Department of Ophthalmology, Shijiazhuang People's Hospital (Shijiazhuang No. 1 Hospital), Shijiazhuang, China.
Eur J Ophthalmol. 2021 Nov;31(6):3042-3048. doi: 10.1177/1120672120983234. Epub 2020 Dec 18.
Filtration in the area subjected to CO laser-assisted sclerectomy surgery (CLASS) is described using ultrasound biomicroscopy (UBM) and the clinical grading scale to evaluate the mechanism of intraocular pressure (IOP) reduction.
Twenty-eight patients with open-angle glaucoma underwent CLASS. The Indiana Bleb Appearance Grading Scale evaluation was performed 1 month after surgery to determine bleb height, extent, vascularity, and leakage. UBM was used to describe and measure the surgical area. Bleb morphology, the size of the scleral lake, scleral route, and trabeculodescemetic membrane (TDM) thickness were examined.
One month after CLASS, IOP significantly decreased from 20.46 ± 3.92 mmHg to 12.71 ± 2.99 mmHg, and the anterior chamber depth significantly more shallow, from 2.75 ± 0.36 mm to 2.61 ± 0.33 mm( < 0.05). Shallow uplift occurred in 71.43% of the blebs, and 64.29% of the blebs were within 1 to 2 h; 82.15% showed mild or moderate vascular hyperemia, and the Seidel test was negative.

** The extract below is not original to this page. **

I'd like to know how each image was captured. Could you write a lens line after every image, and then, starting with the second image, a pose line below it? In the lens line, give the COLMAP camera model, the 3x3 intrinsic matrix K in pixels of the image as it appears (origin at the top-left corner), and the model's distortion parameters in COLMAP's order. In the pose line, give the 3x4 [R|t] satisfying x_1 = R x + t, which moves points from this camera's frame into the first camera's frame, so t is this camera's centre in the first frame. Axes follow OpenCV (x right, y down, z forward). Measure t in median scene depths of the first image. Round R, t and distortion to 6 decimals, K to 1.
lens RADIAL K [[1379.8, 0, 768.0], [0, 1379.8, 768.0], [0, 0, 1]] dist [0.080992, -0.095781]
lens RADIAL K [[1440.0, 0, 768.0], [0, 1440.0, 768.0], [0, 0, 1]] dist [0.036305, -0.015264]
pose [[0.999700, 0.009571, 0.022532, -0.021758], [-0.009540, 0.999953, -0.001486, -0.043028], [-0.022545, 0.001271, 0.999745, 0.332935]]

UBM showed that all eyes had an intact TDM, with a mean thickness of 99.3 ± 22.2 μm; 21 eyes (75%) had L-type (low reflective). The scleral lake anteroposterior length, height, and transversal length were 2.247 ± 1.831 mm, 0.520 ± 0.234 mm, and 3.312 ± 0.423 mm, respectively. The TDM thickness and postoperative IOP were positively correlated, and the size of the scleral lake was not correlated with IOP reduction. Four eyes (14.29%) exhibited cyclodialysis.
UBM examination indicated the aqueous humor drainage route. In the early stage after CLASS, subconjunctival and choroidal drainage routes might be the major mechanism underlying IOP reduction. Mild and moderate congestion of bleb blood vessels warrant attention to avoid early bleb scarring.
使用超声生物显微镜(UBM)和临床分级量表描述在 CO 激光辅助巩膜切除术(CLASS)区域的滤过作用,以评估眼压(IOP)降低的机制。
28 例开角型青光眼患者接受 CLASS 治疗。术后 1 个月进行印第安纳滤过泡外观分级量表评估,以确定滤过泡高度、范围、血管化和渗漏情况。UBM 用于描述和测量手术区域。检查滤过泡形态、巩膜湖大小、巩膜路径和小梁内皮膜(TDM)厚度。
CLASS 术后 1 个月,IOP 从 20.46 ± 3.92mmHg 显著降至 12.71 ± 2.99mmHg,前房深度从 2.75 ± 0.36mm 显著变浅至 2.61 ± 0.33mm(均<0.05)。71.43%的滤过泡出现浅隆起,64.29%的滤过泡在 1 至 2 小时内;82.15%表现为轻度或中度血管充血,Seidel 试验阴性。UBM 显示所有眼均有完整的 TDM,平均厚度为 99.3 ± 22.2μm;21 眼(75%)为 L 型(低反射)。巩膜湖前后径、高度和横径分别为 2.247 ± 1.831mm、0.520 ± 0.234mm 和 3.312 ± 0.423mm。TDM 厚度与术后 IOP 呈正相关,而巩膜湖大小与 IOP 降低无关。4 眼(14.29%)出现睫状体分离。
UBM 检查显示房水引流途径。在 CLASS 术后早期,结膜下和脉络膜引流途径可能是 IOP 降低的主要机制。滤过泡血管轻度至中度充血需要引起注意,以避免早期滤过泡瘢痕形成。